[[ Listed entries, beginning ]]

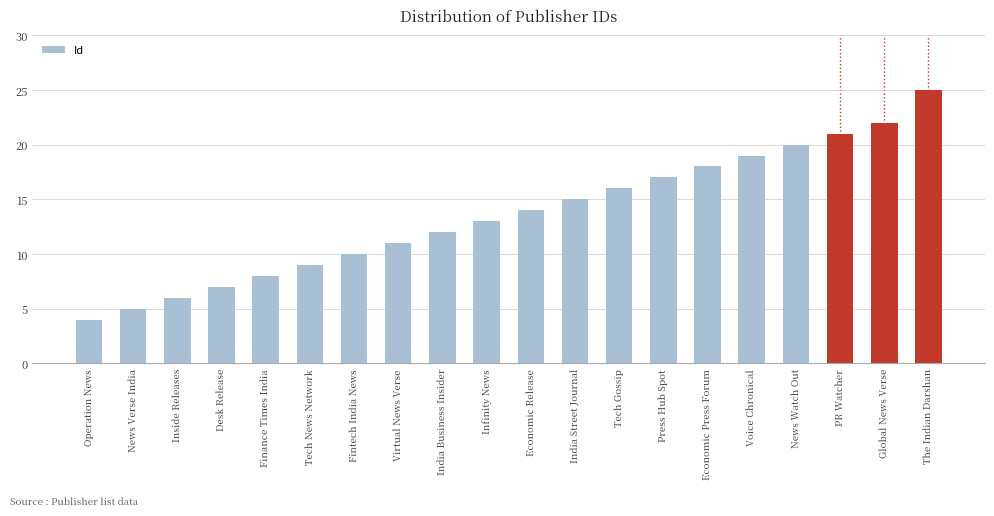

Does the chart contain any negative values?

No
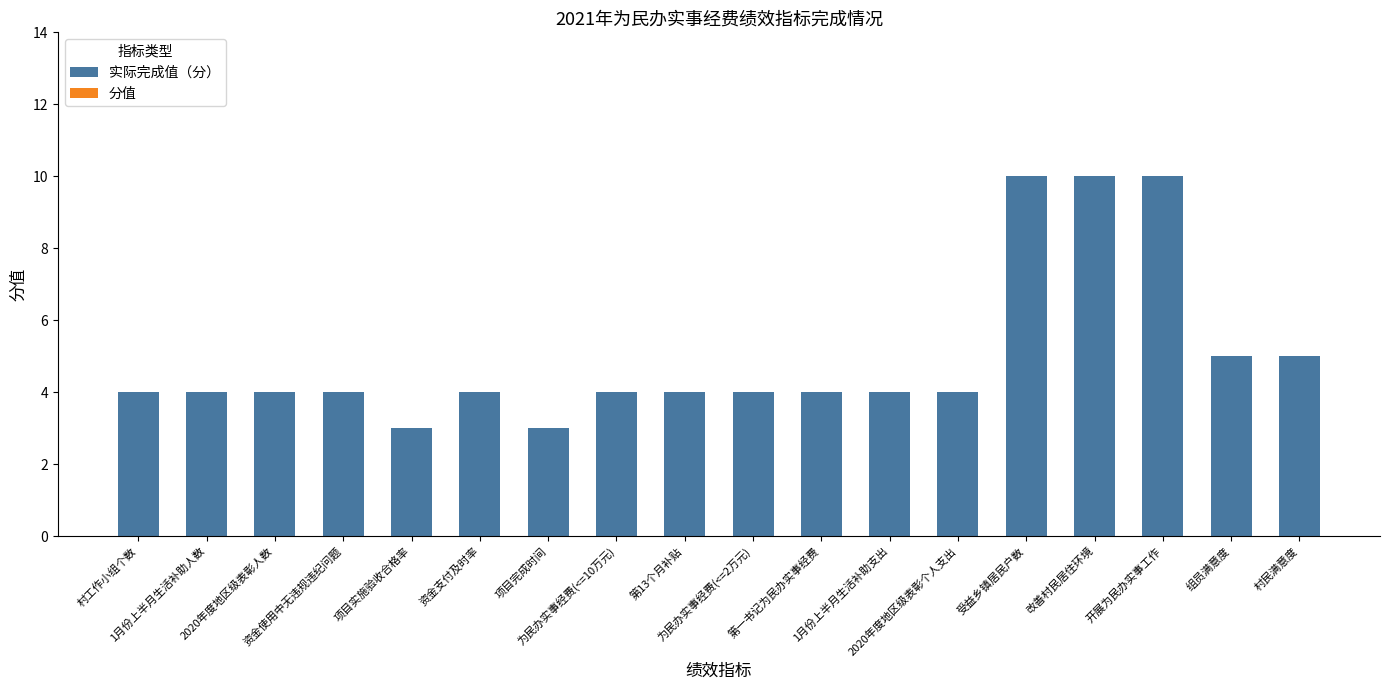

What is the sum of all values?

90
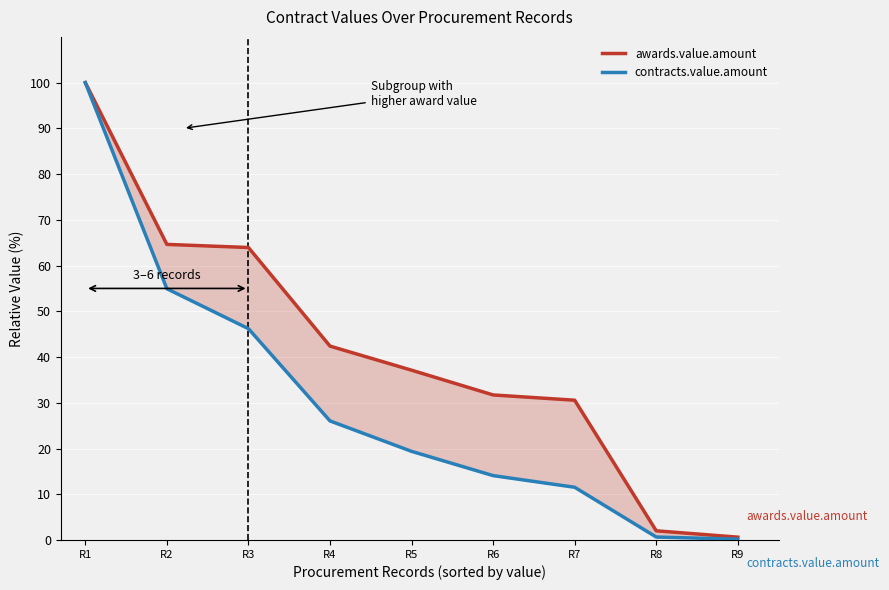

Reading left to right, what are all the values shown in this chart?

awards.value.amount: R1=100.0	R2=64.6	R3=63.9	R4=42.4	R5=37.1	R6=31.7	R7=30.6	R8=2.0	R9=0.6
contracts.value.amount: R1=100.0	R2=54.9	R3=46.2	R4=26.0	R5=19.4	R6=14.1	R7=11.5	R8=0.6	R9=0.2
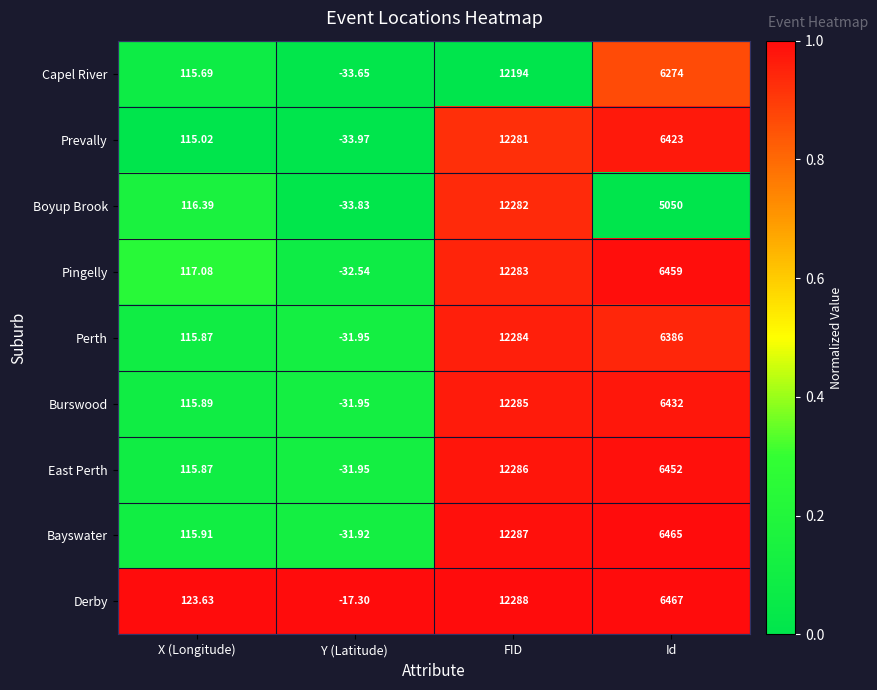

At which label is Derby closest to 6135?

Id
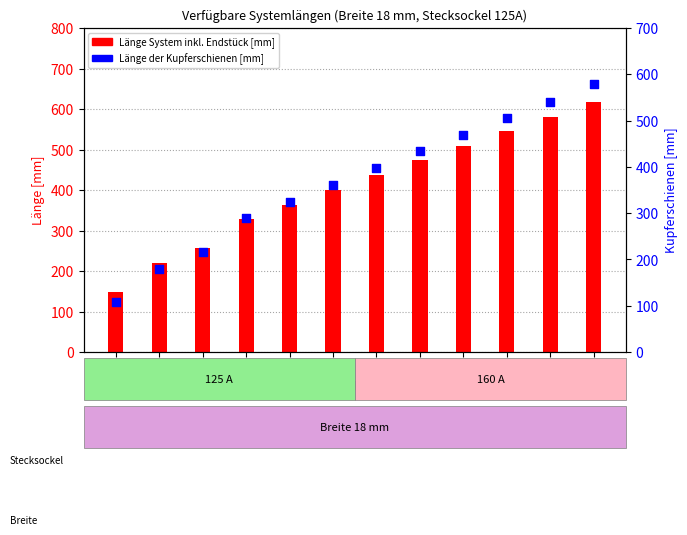

Which series contains the lowest Y value?

Länge der Kupferschienen [mm]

[[ Listed entries, end ]]

__Directions__. Render all of the data above as a JSON list of strings, one string per line, skipping blank lines and leaving out the pictures.

__Solution for this exercise__.
[
  "Does the chart contain any negative values?",
  "No",
  "What is the sum of all values?",
  "90",
  "Reading left to right, what are all the values shown in this chart?",
  "awards.value.amount: R1=100.0\tR2=64.6\tR3=63.9\tR4=42.4\tR5=37.1\tR6=31.7\tR7=30.6\tR8=2.0\tR9=0.6",
  "contracts.value.amount: R1=100.0\tR2=54.9\tR3=46.2\tR4=26.0\tR5=19.4\tR6=14.1\tR7=11.5\tR8=0.6\tR9=0.2",
  "At which label is Derby closest to 6135?",
  "Id",
  "Which series contains the lowest Y value?",
  "Länge der Kupferschienen [mm]"
]